Extracted data entries
-------

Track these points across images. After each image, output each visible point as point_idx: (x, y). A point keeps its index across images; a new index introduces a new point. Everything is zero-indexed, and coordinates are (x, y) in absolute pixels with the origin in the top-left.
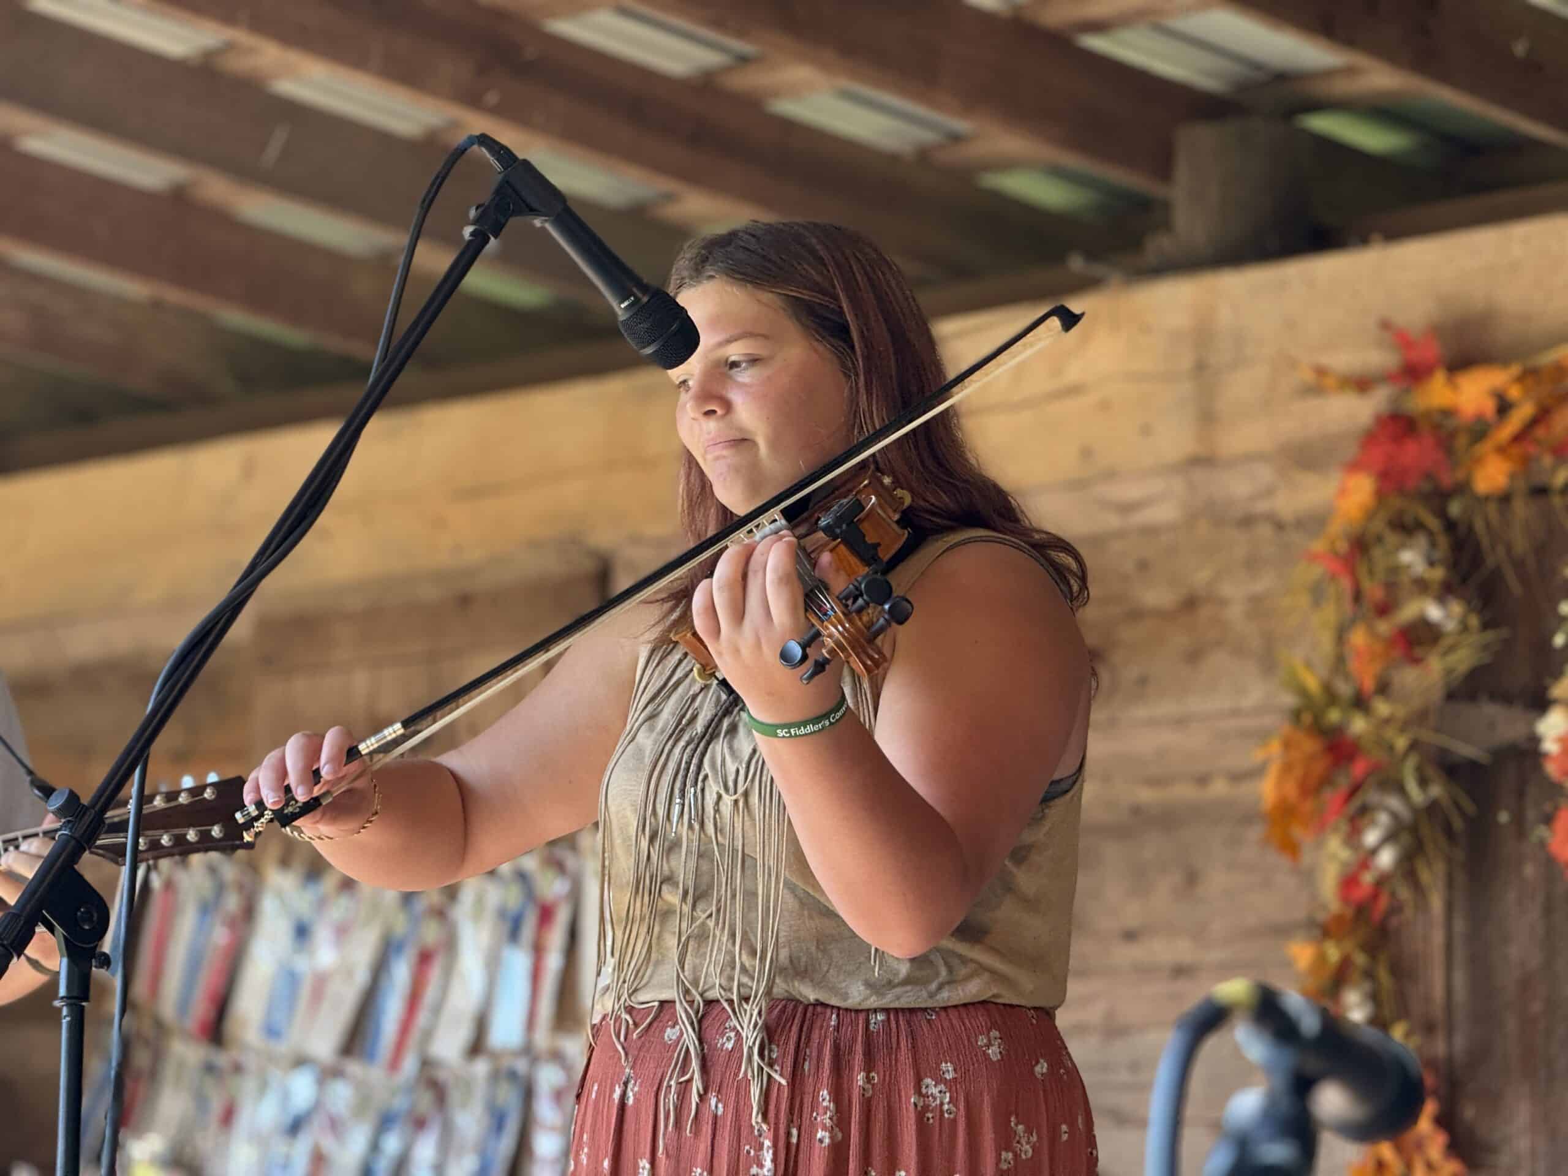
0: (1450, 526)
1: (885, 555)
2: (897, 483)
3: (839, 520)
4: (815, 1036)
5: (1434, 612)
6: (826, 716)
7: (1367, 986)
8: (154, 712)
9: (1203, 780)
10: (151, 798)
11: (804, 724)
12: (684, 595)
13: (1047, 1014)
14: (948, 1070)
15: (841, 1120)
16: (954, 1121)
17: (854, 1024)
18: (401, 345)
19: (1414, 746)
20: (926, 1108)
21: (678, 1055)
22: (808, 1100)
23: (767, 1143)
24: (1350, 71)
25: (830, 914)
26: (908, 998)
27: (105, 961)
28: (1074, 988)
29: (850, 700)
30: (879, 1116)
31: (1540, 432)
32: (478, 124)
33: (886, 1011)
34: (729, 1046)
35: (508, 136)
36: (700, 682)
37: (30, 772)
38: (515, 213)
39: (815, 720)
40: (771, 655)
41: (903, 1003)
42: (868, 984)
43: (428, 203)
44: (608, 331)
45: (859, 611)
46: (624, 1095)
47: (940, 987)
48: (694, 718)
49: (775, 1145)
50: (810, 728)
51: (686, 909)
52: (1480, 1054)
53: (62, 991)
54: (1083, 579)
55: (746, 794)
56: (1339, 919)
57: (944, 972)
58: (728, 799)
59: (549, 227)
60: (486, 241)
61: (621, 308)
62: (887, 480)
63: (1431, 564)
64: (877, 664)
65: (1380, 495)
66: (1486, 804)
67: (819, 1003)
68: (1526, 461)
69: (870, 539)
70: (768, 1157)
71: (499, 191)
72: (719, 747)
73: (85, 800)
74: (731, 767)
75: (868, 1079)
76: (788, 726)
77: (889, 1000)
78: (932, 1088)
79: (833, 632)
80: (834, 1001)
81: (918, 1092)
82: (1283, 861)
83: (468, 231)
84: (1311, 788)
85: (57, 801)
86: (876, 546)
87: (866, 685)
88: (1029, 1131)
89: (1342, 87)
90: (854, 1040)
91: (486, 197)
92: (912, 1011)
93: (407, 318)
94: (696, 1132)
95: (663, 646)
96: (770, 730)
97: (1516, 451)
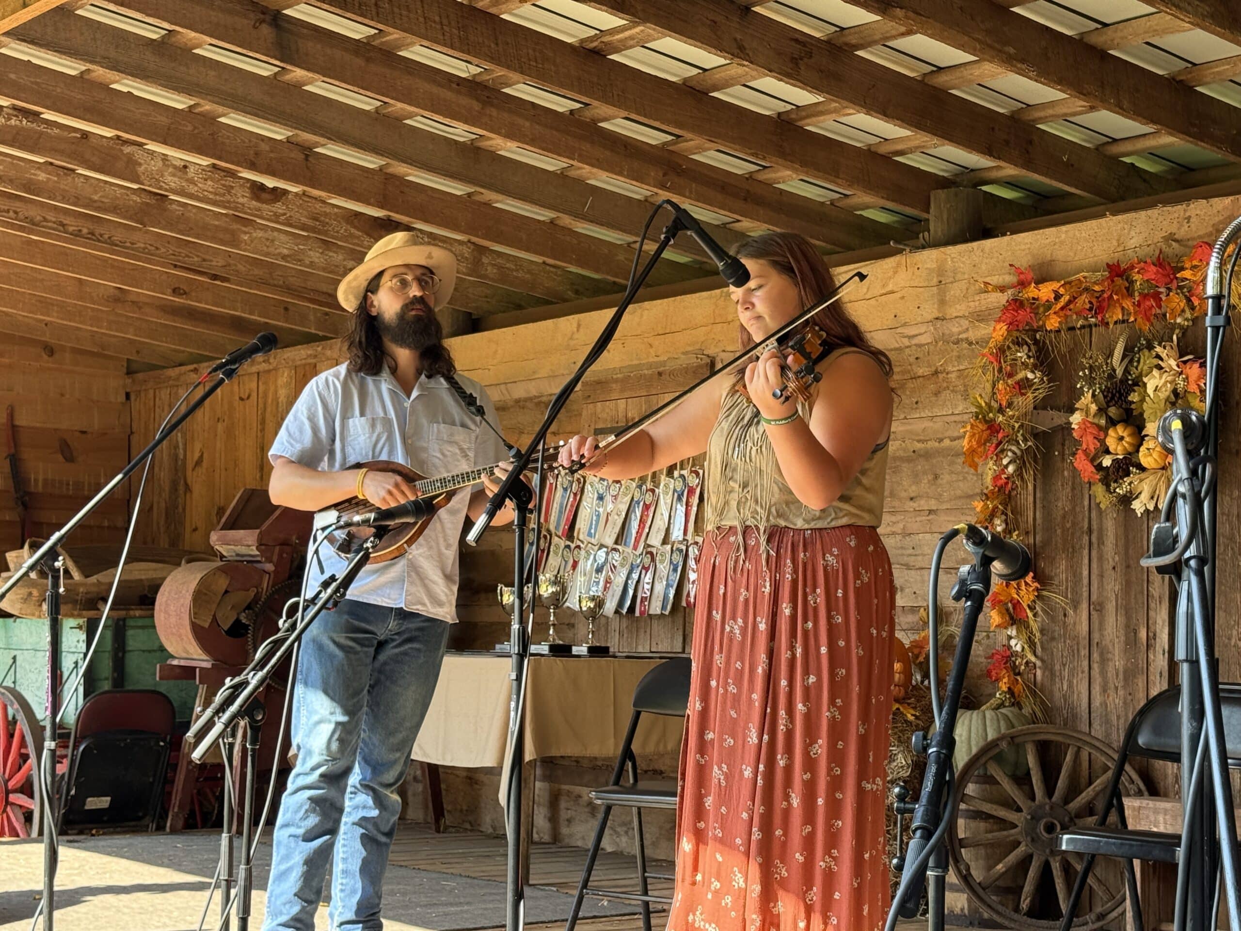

-------

WORK ITEM: Reproduce the data above word for word, starting at its first line and ending at the line that contains "55: (746, 794)", with that line included. Omit the pictures from your copy.

EXERCISE OUTPUT:
Track these points across images. After each image, output each visible point as point_idx: (x, y). A point keeps its index across images; a new index introduces a new point. Everything is zero-indexed, and coordinates are (x, y) in absolute pixels with the origin in the top-left.
0: (1450, 526)
1: (885, 555)
2: (897, 483)
3: (839, 520)
4: (815, 1036)
5: (1434, 612)
6: (826, 716)
7: (1367, 986)
8: (154, 712)
9: (1203, 780)
10: (151, 798)
11: (804, 724)
12: (684, 595)
13: (1047, 1014)
14: (948, 1070)
15: (841, 1120)
16: (954, 1121)
17: (854, 1024)
18: (401, 345)
19: (1414, 746)
20: (926, 1108)
21: (678, 1055)
22: (808, 1100)
23: (767, 1143)
24: (1350, 71)
25: (830, 914)
26: (908, 998)
27: (105, 961)
28: (1074, 988)
29: (850, 700)
30: (879, 1116)
31: (1540, 432)
32: (478, 124)
33: (886, 1011)
34: (729, 1046)
35: (508, 136)
36: (700, 682)
37: (30, 772)
38: (515, 213)
39: (815, 720)
40: (771, 655)
41: (903, 1003)
42: (868, 984)
43: (428, 203)
44: (608, 331)
45: (859, 611)
46: (624, 1095)
47: (940, 987)
48: (694, 718)
49: (775, 1145)
50: (810, 728)
51: (686, 909)
52: (1480, 1054)
53: (62, 991)
54: (1083, 579)
55: (746, 794)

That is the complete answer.